═════ Selection

Re: [Intel-wired-lan] [PATCH net v3] ice: fix packet corruption due to extraneous page flip

Netdev List
 help / color / mirror / Atom feed

From: Maciej Fijalkowski <maciej.fijalkowski@intel.com>
To: Petr Oros <poros@redhat.com>
Cc: Jacob Keller <jacob.e.keller@intel.com>,
	David Laight <david.laight.linux@gmail.com>,
	John Ousterhout <ouster@cs.stanford.edu>,
	<stable@vger.kernel.org>, <anthony.l.nguyen@intel.com>,
	<intel-wired-lan@lists.osuosl.org>,
	<przemyslaw.kitszel@intel.com>, <netdev@vger.kernel.org>
Subject: Re: [Intel-wired-lan] [PATCH net v3] ice: fix packet corruption due to extraneous page flip
Date: Mon, 1 Jun 2026 17:51:12 +0200	[thread overview]
Message-ID: <ah2qcDLxMlGYNhgf@boxer> (raw)
In-Reply-To: <e1ce1387-ae6b-4b43-b5d8-a1141c4a4f1c@redhat.com>

On Tue, May 26, 2026 at 02:47:42PM +0200, Petr Oros wrote:
> 
> On 5/14/26 18:43, Jacob Keller wrote:
> > On 5/14/2026 3:01 AM, David Laight wrote:
> > > On Wed, 13 May 2026 21:47:11 -0700
> > > John Ousterhout <ouster@cs.stanford.edu> wrote:
> > > 
> > > > On Wed, May 13, 2026 at 1:49 PM David Laight
> > > > <david.laight.linux@gmail.com> wrote:
> > > > > On Wed, 13 May 2026 09:28:40 -0700
> > > > > John Ousterhout <ouster@cs.stanford.edu> wrote:
> > > > > > On Wed, May 13, 2026 at 2:07 AM David Laight
> > > > > > <david.laight.linux@gmail.com> wrote:
> > > > > > > On Tue, 12 May 2026 11:19:53 -0700
> > > > > > > John Ousterhout <ouster@cs.stanford.edu> wrote:
> > > > > > > > Consider the following sequence of events:
> > > > > > > > * The bottom half of a buffer page is filled with data from
> > > > > > > >    packet A. The page has a net reference count (reference count
> > > > > > > >    - bias) of 1. The page is returned to the NIC, flipped to
> > > > > > > >    use the top half.

══════════
═════ Dataset

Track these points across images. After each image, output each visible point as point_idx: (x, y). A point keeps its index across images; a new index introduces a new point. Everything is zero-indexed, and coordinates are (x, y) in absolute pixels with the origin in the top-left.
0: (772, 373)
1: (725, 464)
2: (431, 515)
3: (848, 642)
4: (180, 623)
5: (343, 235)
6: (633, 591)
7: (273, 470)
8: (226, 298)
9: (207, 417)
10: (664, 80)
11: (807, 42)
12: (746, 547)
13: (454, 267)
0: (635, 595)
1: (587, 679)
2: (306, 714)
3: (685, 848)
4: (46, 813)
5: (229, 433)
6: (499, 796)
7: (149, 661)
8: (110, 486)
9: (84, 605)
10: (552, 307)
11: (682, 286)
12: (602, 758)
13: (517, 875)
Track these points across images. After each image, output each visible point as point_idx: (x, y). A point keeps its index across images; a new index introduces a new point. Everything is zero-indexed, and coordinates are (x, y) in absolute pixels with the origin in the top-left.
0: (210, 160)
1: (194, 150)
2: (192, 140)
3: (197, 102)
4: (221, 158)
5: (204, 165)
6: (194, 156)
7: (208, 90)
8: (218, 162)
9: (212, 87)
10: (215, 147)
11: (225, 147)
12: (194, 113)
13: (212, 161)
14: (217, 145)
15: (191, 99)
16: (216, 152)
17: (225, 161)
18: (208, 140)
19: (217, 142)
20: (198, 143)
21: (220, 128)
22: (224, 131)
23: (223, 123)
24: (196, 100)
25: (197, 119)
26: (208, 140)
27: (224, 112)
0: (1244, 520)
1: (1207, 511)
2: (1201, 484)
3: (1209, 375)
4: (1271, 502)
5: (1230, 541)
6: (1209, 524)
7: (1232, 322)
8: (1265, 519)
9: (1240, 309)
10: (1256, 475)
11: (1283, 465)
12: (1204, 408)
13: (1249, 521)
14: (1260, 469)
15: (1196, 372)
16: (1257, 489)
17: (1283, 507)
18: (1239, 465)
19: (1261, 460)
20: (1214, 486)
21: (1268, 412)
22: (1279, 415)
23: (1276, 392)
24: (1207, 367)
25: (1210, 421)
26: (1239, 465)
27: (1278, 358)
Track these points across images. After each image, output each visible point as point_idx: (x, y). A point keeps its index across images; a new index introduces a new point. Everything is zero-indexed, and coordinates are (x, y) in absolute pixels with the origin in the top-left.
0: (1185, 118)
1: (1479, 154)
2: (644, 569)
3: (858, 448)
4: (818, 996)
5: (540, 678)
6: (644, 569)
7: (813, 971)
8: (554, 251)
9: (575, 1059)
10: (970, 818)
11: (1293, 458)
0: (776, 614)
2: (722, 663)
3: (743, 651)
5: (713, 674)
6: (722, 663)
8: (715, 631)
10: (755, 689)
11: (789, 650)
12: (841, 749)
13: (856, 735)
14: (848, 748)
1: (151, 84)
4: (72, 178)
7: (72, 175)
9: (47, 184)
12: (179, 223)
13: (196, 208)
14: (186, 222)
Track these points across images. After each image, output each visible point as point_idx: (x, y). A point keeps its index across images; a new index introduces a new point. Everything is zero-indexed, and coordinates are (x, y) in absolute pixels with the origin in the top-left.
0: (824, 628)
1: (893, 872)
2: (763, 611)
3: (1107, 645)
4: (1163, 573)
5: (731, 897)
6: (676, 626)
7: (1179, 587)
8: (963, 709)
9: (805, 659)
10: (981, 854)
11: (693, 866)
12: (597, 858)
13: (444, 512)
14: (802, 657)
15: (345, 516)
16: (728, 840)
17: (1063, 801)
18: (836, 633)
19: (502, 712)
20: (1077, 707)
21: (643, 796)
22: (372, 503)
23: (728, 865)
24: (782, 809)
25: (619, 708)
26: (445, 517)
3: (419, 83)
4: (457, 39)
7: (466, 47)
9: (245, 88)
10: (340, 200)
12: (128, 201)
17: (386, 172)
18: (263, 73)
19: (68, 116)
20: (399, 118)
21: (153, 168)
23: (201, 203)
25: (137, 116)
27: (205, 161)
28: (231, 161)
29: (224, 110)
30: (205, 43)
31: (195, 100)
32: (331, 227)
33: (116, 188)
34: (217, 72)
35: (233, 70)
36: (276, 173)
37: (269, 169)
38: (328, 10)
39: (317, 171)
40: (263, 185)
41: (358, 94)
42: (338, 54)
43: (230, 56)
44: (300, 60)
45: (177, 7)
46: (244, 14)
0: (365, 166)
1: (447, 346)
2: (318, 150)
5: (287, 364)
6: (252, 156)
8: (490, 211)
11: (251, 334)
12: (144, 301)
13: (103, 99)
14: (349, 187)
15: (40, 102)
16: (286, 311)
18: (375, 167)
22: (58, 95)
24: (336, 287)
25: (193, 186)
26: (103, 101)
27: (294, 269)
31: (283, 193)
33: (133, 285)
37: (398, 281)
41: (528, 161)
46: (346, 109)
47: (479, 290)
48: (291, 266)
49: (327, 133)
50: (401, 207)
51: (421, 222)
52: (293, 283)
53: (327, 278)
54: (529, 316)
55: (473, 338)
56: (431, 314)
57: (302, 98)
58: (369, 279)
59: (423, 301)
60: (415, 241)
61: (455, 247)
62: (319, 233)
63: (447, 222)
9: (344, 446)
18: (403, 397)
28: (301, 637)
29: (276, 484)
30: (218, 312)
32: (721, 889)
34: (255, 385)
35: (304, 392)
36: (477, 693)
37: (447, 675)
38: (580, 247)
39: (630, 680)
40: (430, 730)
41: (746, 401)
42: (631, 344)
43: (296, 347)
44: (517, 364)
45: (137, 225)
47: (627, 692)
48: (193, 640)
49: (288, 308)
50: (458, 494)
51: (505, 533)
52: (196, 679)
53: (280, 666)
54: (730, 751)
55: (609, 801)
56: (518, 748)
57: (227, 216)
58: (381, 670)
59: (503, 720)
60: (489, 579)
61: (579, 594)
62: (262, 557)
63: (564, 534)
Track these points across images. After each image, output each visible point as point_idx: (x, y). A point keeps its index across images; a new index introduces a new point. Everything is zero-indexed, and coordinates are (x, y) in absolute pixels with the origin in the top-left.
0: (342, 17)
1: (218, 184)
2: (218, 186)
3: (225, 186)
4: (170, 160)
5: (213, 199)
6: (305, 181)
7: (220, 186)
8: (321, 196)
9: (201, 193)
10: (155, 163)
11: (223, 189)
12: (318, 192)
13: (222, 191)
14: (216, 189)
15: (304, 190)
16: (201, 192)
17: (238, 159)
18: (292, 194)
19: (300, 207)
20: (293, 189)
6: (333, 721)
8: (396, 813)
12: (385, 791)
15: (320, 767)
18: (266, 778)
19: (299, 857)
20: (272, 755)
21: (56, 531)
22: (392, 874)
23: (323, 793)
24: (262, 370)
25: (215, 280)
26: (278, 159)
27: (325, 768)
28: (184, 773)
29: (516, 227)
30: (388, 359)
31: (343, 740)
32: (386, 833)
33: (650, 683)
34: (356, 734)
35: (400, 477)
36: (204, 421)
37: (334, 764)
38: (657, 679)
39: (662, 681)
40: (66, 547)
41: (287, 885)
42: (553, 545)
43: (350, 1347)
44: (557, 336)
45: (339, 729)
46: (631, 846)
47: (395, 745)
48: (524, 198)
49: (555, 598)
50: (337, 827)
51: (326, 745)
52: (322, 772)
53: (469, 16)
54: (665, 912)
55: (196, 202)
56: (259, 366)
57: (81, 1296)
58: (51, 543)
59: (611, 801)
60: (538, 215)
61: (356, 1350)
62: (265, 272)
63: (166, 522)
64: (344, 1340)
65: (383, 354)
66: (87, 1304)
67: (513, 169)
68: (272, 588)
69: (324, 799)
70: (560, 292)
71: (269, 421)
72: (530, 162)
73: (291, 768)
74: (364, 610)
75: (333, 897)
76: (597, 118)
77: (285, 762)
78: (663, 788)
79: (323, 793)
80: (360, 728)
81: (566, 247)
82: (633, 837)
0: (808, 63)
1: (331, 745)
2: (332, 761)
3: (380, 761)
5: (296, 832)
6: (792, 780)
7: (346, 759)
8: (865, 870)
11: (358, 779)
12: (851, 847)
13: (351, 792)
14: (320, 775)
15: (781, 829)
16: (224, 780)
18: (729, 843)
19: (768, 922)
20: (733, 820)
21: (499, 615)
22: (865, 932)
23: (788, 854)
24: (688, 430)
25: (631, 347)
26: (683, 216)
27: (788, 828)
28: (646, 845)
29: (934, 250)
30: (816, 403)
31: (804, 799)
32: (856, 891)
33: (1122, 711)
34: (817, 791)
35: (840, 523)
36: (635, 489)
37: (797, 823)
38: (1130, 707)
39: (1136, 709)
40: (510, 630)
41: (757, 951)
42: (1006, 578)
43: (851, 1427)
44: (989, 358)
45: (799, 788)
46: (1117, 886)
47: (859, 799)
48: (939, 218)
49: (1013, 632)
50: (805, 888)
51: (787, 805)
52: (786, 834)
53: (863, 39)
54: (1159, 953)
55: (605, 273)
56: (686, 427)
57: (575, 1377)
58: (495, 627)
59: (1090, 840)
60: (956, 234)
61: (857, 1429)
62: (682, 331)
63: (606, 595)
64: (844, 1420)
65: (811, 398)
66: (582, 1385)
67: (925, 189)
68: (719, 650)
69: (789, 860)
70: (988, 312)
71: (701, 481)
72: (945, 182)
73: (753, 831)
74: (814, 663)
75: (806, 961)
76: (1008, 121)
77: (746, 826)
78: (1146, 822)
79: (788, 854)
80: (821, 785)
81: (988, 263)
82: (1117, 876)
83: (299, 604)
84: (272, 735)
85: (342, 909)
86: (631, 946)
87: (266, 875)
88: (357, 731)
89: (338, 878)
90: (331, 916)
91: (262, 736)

══════════

### Task A
Please say whether each statement below agrees with the patch thread, answering yes or no and quoting the deciding words from it: (i) the message is from Maciej Fijalkowski; (ii) Petr Oros wrote on Tue, May 26, 2026; (iii) the message is addressed to Jacob Keller.
### Task B
Write the next part of the patch thread, picking up right after its final sentence.

### Task output A
(i) Yes: "From: Maciej Fijalkowski <maciej.fijalkowski@intel.com>"
(ii) Yes: "On Tue, May 26, 2026 at 02:47:42PM +0200, Petr Oros wrote:"
(iii) No: "To: Petr Oros <poros@redhat.com>"

### Task output B
> > > > > > > > * Before the reference on the page is released, the NIC returns
> > > > > > > >    the page with no data in it ('size' is zero in ice_clean_rx_irq).
> > > > > > > >    In this case the bias does not get decremented. The page still
> > > > > > > >    has a net reference count of 1, so it gets returned to the NIC.
> > > > > > > >    However, ice_put_rx_mbuf flipped the page so that the bottom
> > > > > > > >    half is active.
> > > > > > > > * If the NIC stores another packet in the page before packet A
> > > > > > > >    has released its reference, the data in packet A will be
> > > > > > > >    overwritten with data from the new packet.
> > > > > > > > * Unfortunately zero-length buffers occur frequently: they seem
> > > > > > > >    to occur whenever a packet uses every available byte in a
> > > > > > > >    buffer, ending precisely at the end of the buffer. When this
> > > > > > > >    happens the NIC seems to generate an extra zero-length
> > > > > > > >    buffer.
> > > > > > > > The fix is for ice_put_rx_mbuf not to flip pages that have a
> > > > > > > > size of 0.
> > > > > > > How is this different from packet B (in the top half) being
> > > > > > > freed before packet A (in the bottom half)?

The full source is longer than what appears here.